4.5.2. Ablation Study and Analysis

In order to verify the effectiveness of each key module in the proposed method, we conducted ablation experiments on the CH-SIMS and MOSI datasets. Specifically, we removed three key modules in turn: (1) the TFKencoder encoder module (TFKE) based on the KAN neural network; (2) the unimodal emotion decoder module (KAND) based on the KAN neural network; and (3) the multimodal fusion module (DWA) based on main modality guidance. The experimental results are shown in Table 6.

The analysis of the experimental data in the table shows that after removing the TFKE module used to enhance single-modal features, the model’s Acc-2 based on CH-SIMS decreased by 1.53% and F1 decreased by 1.50%. Based on the MOSI dataset, Acc-2 decreased by 1.53% and F1 decreased by 1.47%. This indicates that the TFKE module effectively enhances the expressive capability of single-modal features. Without this module, the original feature’s expressive capability is limited, thereby affecting the downstream fusion performance.

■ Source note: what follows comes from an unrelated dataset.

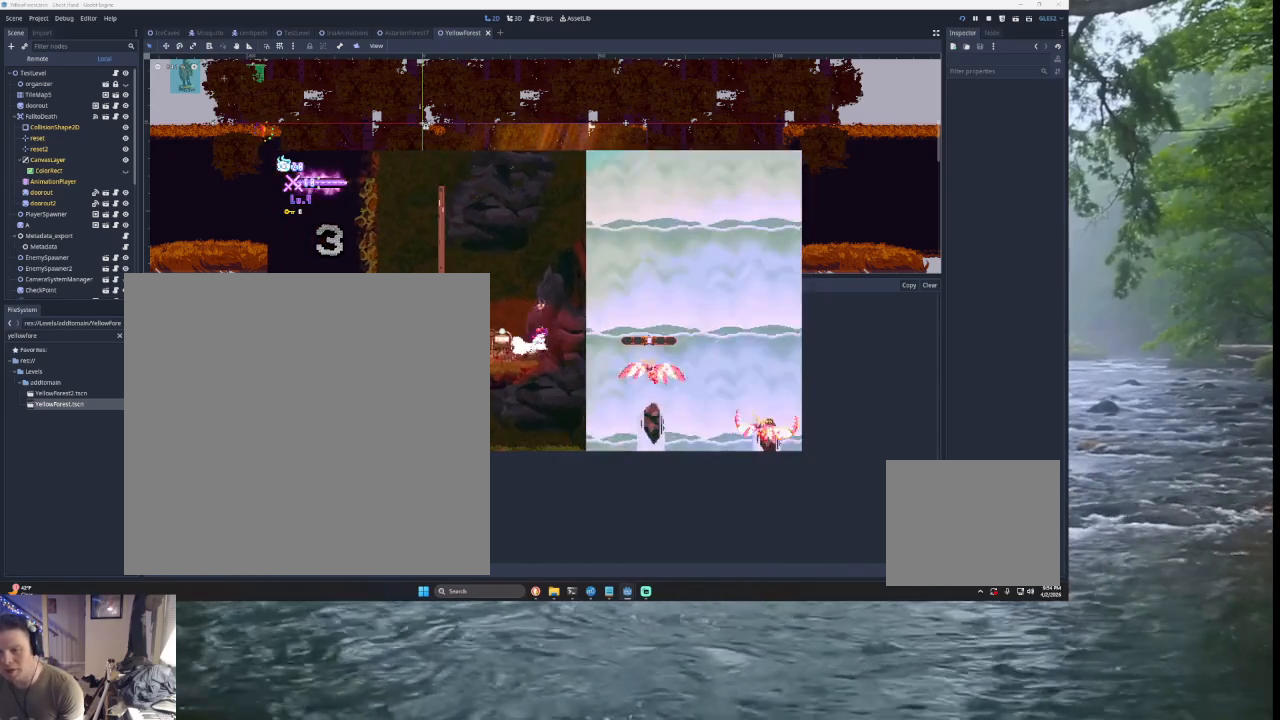
{"dt_ms": 500, "buttons": [], "left_stick": "right", "right_stick": "center", "events": [[100, "TRIANGLE", "down"], [467, "TRIANGLE", "up"]]}
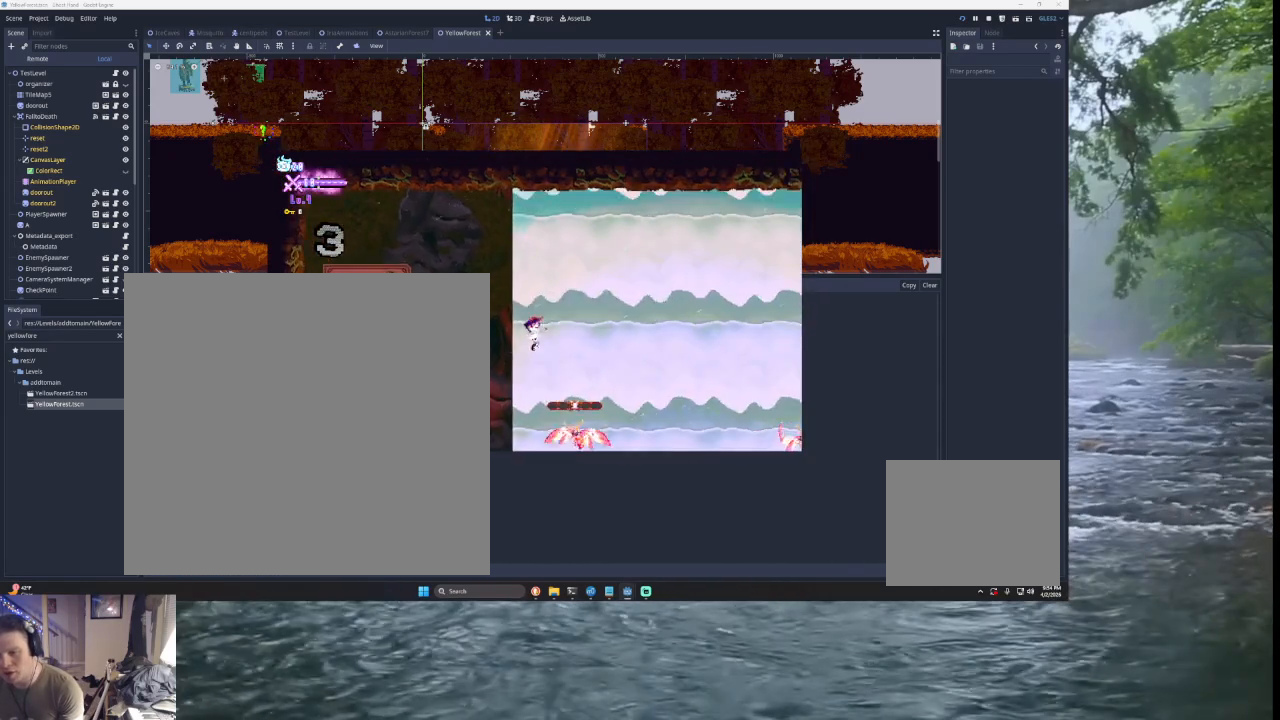
{"dt_ms": 500, "buttons": [], "left_stick": "right", "right_stick": "left", "events": [[200, "right_stick", "down"], [300, "right_stick", "left"]]}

After the TFKE module was removed, the KAND module was further removed. The model’s Acc-2 based on CH-SIMS dropped by another 0.22%, and F1 dropped by another 0.49%. Based on MOSI, Acc-2 and F1 dropped by 0.76% and 0.79%, respectively. KAND decodes unimodal features for sentiment difference calculation. When this modality is missing, the accuracy of the sentiment difference calculation decreases, which ultimately affects the allocation of modal weights. This shows that the KAND module is crucial to the calculation of modal weights. After removing the DWA module on the basis of missing the TFKE module and the KAND module, the model performance is further reduced. Based on CH-SIMS, Acc-2 dropped by 3.28% and F1 dropped by 3.42%. Based on MOSI, Acc-2 dropped by 2.29% and F1 dropped by 2.29%. Due to the lack of dynamic weight guidance in the fusion process, the inter-modal feature fusion degenerates into a static average, resulting in redundant or noisy information participating in the fusion, which reduces the model’s emotion recognition ability. In summary, although the ablation experiments were not performed on all datasets, we intentionally selected one Chinese dataset (CH-SIMS) and one English dataset (MOSI) to provide cross-lingual evidence. This design ensures that the observed improvements are not language-specific but rather generalizable. Together with the complete benchmark results reported in Table 4 and Table 5, the ablation study strongly supports the effectiveness of each module.

4.5.3. Example Analysis

To further verify and demonstrate the interpretability of our method in implicit sentiment analysis and the fusion contributions of different modalities, we selected two challenging examples from the CH-SIMS dataset for analysis. Because the CH-SIMS dataset not only annotates multimodal sentiment scores but also annotates each unimodal sentiment score, it can more intuitively demonstrate the role of modal contributions in the multimodal fusion process, as shown in Table 7.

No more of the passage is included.